Für Fachleuchte und Publikum
Könnte der Design Report eine größere Leserschaft erreichen? Als Beilage einer Werbezeitschrift etwa, die dem Rat für Formgebung publizistische Präsenz bietet? Dies war eine Option. Im Präsidium setzte Michael Peters, damals Geschäftsführer der Media Frankfurt GmbH, eine andere durch: Das Magazin wurde bundesweit in Lizenz ausgeschrieben. Drei von fünfzig kontaktierten Verlagshäusern gelangten in die Endrunde. Den Zuschlag erhielt 1993 der MACup-Verlag in Hamburg, der Computer-Zeitschriften sowie das 1986 gegründete Grafikmagazin Page herausbrachte.
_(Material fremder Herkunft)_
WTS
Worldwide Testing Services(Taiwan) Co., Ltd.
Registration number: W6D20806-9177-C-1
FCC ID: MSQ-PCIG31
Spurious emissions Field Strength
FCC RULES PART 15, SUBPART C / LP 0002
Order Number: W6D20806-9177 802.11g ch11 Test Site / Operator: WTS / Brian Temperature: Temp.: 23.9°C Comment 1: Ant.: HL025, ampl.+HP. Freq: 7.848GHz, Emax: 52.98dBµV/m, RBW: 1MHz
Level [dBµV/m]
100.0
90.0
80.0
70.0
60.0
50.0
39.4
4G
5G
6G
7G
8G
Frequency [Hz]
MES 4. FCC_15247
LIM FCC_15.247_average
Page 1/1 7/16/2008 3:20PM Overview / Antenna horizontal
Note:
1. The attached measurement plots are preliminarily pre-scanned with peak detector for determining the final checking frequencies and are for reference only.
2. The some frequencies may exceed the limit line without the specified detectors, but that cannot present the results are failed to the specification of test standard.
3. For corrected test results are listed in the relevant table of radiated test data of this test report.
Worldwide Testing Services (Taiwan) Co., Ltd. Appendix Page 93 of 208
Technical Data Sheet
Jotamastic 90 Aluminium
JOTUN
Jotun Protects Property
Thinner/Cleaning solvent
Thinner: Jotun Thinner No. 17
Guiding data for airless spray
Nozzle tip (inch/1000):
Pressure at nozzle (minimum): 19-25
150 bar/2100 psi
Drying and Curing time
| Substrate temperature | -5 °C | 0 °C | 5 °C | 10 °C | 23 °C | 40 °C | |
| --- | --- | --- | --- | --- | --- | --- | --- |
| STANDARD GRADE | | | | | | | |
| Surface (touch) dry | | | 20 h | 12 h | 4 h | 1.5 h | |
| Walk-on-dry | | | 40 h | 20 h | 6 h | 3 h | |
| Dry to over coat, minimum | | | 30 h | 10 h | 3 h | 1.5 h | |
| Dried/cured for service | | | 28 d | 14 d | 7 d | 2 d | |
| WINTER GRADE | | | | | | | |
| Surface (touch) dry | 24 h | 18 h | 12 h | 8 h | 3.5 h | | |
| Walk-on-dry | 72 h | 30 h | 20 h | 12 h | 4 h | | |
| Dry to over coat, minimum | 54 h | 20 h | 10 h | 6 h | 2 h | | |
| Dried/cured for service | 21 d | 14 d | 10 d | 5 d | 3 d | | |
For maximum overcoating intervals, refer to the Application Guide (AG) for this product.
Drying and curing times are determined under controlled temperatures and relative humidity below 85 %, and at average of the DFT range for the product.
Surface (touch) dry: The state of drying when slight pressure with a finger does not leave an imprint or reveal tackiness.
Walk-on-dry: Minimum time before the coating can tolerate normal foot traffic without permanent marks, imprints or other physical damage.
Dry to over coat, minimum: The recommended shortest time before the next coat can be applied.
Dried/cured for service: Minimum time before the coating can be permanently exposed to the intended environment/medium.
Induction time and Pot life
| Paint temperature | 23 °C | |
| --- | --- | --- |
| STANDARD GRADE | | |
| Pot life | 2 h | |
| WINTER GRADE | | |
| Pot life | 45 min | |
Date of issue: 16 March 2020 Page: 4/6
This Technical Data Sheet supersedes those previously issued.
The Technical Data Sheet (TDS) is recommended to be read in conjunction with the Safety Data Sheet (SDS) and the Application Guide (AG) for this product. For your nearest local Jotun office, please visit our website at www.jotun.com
Die Designerin und Journalistin Petra Schwab konzipierte als Chefredakteurin zusammen mit Thomas Edelmann eine Zeitschrift, die den Titel beibehielt, sonst aber mit den Vorläufern wenig gemein hatte. Das Blatt sollte die Designszene erreichen, darüber hinaus eine interessierte Öffentlichkeit ansprechen, die von Design mehr und anderes erwartet als in Wohnzeitschrift zu finden ist. Dies setzte einen multiperspektivischen Blick voraus.
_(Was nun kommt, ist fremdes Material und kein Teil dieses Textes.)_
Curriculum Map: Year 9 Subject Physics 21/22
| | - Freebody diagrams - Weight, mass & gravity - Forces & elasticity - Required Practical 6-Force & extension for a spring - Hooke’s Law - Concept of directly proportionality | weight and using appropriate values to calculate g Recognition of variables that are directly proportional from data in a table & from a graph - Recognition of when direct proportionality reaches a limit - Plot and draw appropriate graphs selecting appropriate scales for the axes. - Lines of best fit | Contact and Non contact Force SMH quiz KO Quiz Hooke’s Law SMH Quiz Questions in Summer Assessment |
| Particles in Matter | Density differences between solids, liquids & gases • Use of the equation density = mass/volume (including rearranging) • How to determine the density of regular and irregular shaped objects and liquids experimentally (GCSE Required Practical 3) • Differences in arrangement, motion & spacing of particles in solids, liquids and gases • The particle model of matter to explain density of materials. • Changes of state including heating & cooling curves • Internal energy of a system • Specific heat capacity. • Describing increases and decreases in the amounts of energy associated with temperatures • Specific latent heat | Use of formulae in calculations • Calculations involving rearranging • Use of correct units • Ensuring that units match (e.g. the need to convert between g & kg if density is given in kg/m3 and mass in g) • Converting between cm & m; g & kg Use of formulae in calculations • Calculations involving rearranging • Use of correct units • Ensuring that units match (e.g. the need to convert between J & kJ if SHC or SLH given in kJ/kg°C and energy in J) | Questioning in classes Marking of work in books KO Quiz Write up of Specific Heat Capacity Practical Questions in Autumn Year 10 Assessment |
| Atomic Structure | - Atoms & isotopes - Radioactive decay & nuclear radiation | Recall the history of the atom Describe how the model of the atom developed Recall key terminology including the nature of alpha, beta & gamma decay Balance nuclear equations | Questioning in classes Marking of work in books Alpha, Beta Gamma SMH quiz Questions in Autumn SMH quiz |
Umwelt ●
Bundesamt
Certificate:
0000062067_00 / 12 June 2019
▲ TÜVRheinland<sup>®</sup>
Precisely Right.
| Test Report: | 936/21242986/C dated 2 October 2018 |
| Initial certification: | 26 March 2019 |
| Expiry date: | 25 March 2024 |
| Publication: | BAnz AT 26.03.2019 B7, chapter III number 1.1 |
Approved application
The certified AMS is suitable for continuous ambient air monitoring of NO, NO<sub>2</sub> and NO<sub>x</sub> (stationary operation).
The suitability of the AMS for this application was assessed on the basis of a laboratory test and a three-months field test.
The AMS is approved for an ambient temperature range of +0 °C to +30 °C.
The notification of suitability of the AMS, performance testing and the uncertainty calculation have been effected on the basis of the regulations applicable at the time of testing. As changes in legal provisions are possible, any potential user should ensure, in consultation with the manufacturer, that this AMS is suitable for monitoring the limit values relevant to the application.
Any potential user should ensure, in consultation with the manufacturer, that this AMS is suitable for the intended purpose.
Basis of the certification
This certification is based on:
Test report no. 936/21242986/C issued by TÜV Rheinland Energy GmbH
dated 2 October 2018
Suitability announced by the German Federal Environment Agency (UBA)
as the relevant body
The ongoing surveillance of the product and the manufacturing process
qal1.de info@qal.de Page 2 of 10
Das Heft, gestalterisch neu erarbeitet von Art Direktorin Gabriele Günder und Arne Kluge, bot viele Anknüpfungspunkte für aktuellen Konsum, Neuheiten unterschiedlichster Produktsegmente wurden auf Designaspekte abgeklopft – vom Automobil über Möbel bis zu Haushaltsgegenständen. Textchefs wie Klaus Meyer und Ulrich Schmid achteten auf die Verständlichkeit der Texte. Zu regelmäßigen Kolumnisten wurden Heinz Hirdina (1942–2013) und Volker Albus (Jahrgang 1949), die im Wechsel designhistorische Analysen und Alltagsbeobachtungen lieferten.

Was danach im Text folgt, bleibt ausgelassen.